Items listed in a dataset

··········

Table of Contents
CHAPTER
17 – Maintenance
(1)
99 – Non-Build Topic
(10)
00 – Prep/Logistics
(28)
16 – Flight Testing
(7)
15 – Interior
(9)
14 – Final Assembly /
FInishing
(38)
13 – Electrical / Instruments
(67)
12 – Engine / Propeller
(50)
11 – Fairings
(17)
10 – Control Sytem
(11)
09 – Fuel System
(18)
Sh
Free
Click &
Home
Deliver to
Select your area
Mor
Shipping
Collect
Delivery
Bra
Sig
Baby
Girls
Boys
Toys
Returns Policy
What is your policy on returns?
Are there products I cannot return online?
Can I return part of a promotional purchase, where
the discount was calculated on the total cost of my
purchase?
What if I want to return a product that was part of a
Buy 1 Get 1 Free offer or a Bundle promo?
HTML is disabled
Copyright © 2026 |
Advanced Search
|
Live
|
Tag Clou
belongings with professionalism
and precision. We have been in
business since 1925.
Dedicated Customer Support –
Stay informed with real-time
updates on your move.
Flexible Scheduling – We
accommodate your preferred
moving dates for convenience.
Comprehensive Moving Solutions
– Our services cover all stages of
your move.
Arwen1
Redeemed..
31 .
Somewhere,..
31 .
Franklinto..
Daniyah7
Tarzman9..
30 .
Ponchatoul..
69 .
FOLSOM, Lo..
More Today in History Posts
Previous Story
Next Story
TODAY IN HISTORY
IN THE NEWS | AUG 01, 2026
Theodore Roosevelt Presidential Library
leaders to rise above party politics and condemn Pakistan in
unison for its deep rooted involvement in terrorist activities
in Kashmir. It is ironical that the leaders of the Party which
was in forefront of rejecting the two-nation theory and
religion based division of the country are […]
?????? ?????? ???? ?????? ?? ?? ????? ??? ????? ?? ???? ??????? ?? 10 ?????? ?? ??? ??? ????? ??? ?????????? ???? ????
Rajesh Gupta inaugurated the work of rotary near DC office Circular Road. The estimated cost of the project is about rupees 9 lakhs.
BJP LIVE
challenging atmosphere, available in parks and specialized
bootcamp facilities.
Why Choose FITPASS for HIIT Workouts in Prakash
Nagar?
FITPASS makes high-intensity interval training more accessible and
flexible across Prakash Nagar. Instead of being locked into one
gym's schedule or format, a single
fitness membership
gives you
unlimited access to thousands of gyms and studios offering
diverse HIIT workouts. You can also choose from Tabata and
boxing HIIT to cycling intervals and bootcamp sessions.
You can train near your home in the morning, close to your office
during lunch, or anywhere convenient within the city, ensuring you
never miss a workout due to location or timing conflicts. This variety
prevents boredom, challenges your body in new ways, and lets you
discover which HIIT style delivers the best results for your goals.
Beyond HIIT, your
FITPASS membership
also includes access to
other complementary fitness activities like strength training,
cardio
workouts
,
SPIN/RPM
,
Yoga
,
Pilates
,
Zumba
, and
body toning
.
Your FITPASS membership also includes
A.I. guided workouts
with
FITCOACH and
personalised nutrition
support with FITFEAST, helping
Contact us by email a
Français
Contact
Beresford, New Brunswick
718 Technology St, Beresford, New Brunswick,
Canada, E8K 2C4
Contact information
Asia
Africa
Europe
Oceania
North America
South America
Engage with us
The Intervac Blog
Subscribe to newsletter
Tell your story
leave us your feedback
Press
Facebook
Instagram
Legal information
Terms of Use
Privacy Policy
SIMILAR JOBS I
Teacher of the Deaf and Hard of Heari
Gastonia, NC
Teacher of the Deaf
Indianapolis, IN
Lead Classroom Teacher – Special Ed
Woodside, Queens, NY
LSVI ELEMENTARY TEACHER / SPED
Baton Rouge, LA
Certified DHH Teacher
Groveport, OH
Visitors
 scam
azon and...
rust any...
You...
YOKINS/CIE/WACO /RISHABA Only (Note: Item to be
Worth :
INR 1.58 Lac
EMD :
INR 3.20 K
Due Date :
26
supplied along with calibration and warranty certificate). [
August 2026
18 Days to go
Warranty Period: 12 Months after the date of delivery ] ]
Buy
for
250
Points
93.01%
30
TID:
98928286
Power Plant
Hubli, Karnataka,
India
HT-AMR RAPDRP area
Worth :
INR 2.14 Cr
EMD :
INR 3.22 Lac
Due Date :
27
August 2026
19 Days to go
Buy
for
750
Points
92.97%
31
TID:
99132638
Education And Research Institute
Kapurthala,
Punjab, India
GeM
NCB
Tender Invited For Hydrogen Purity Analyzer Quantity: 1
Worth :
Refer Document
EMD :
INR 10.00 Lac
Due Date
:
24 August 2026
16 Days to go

··········

In full and verbatim, transcribe the data.

SOLVED PROBLEM
Table of Contents
CHAPTER
17 – Maintenance
(1)
99 – Non-Build Topic
(10)
00 – Prep/Logistics
(28)
16 – Flight Testing
(7)
15 – Interior
(9)
14 – Final Assembly /
FInishing
(38)
13 – Electrical / Instruments
(67)
12 – Engine / Propeller
(50)
11 – Fairings
(17)
10 – Control Sytem
(11)
09 – Fuel System
(18)
Sh
Free
Click &
Home
Deliver to
Select your area
Mor
Shipping
Collect
Delivery
Bra
Sig
Baby
Girls
Boys
Toys
Returns Policy
What is your policy on returns?
Are there products I cannot return online?
Can I return part of a promotional purchase, where
the discount was calculated on the total cost of my
purchase?
What if I want to return a product that was part of a
Buy 1 Get 1 Free offer or a Bundle promo?
HTML is disabled
Copyright © 2026 |
Advanced Search
|
Live
|
Tag Clou
belongings with professionalism
and precision. We have been in
business since 1925.
Dedicated Customer Support –
Stay informed with real-time
updates on your move.
Flexible Scheduling – We
accommodate your preferred
moving dates for convenience.
Comprehensive Moving Solutions
– Our services cover all stages of
your move.
Arwen1
Redeemed..
31 .
Somewhere,..
31 .
Franklinto..
Daniyah7
Tarzman9..
30 .
Ponchatoul..
69 .
FOLSOM, Lo..
More Today in History Posts
Previous Story
Next Story
TODAY IN HISTORY
IN THE NEWS | AUG 01, 2026
Theodore Roosevelt Presidential Library
leaders to rise above party politics and condemn Pakistan in
unison for its deep rooted involvement in terrorist activities
in Kashmir. It is ironical that the leaders of the Party which
was in forefront of rejecting the two-nation theory and
religion based division of the country are […]
?????? ?????? ???? ?????? ?? ?? ????? ??? ????? ?? ???? ??????? ?? 10 ?????? ?? ??? ??? ????? ??? ?????????? ???? ????
Rajesh Gupta inaugurated the work of rotary near DC office Circular Road. The estimated cost of the project is about rupees 9 lakhs.
BJP LIVE
challenging atmosphere, available in parks and specialized
bootcamp facilities.
Why Choose FITPASS for HIIT Workouts in Prakash
Nagar?
FITPASS makes high-intensity interval training more accessible and
flexible across Prakash Nagar. Instead of being locked into one
gym's schedule or format, a single
fitness membership
gives you
unlimited access to thousands of gyms and studios offering
diverse HIIT workouts. You can also choose from Tabata and
boxing HIIT to cycling intervals and bootcamp sessions.
You can train near your home in the morning, close to your office
during lunch, or anywhere convenient within the city, ensuring you
never miss a workout due to location or timing conflicts. This variety
prevents boredom, challenges your body in new ways, and lets you
discover which HIIT style delivers the best results for your goals.
Beyond HIIT, your
FITPASS membership
also includes access to
other complementary fitness activities like strength training,
cardio
workouts
,
SPIN/RPM
,
Yoga
,
Pilates
,
Zumba
, and
body toning
.
Your FITPASS membership also includes
A.I. guided workouts
with
FITCOACH and
personalised nutrition
support with FITFEAST, helping
Contact us by email a
Français
Contact
Beresford, New Brunswick
718 Technology St, Beresford, New Brunswick,
Canada, E8K 2C4
Contact information
Asia
Africa
Europe
Oceania
North America
South America
Engage with us
The Intervac Blog
Subscribe to newsletter
Tell your story
leave us your feedback
Press
Facebook
Instagram
Legal information
Terms of Use
Privacy Policy
SIMILAR JOBS I
Teacher of the Deaf and Hard of Heari
Gastonia, NC
Teacher of the Deaf
Indianapolis, IN
Lead Classroom Teacher – Special Ed
Woodside, Queens, NY
LSVI ELEMENTARY TEACHER / SPED
Baton Rouge, LA
Certified DHH Teacher
Groveport, OH
Visitors
 scam
azon and...
rust any...
You...
YOKINS/CIE/WACO /RISHABA Only (Note: Item to be
Worth :
INR 1.58 Lac
EMD :
INR 3.20 K
Due Date :
26
supplied along with calibration and warranty certificate). [
August 2026
18 Days to go
Warranty Period: 12 Months after the date of delivery ] ]
Buy
for
250
Points
93.01%
30
TID:
98928286
Power Plant
Hubli, Karnataka,
India
HT-AMR RAPDRP area
Worth :
INR 2.14 Cr
EMD :
INR 3.22 Lac
Due Date :
27
August 2026
19 Days to go
Buy
for
750
Points
92.97%
31
TID:
99132638
Education And Research Institute
Kapurthala,
Punjab, India
GeM
NCB
Tender Invited For Hydrogen Purity Analyzer Quantity: 1
Worth :
Refer Document
EMD :
INR 10.00 Lac
Due Date
:
24 August 2026
16 Days to go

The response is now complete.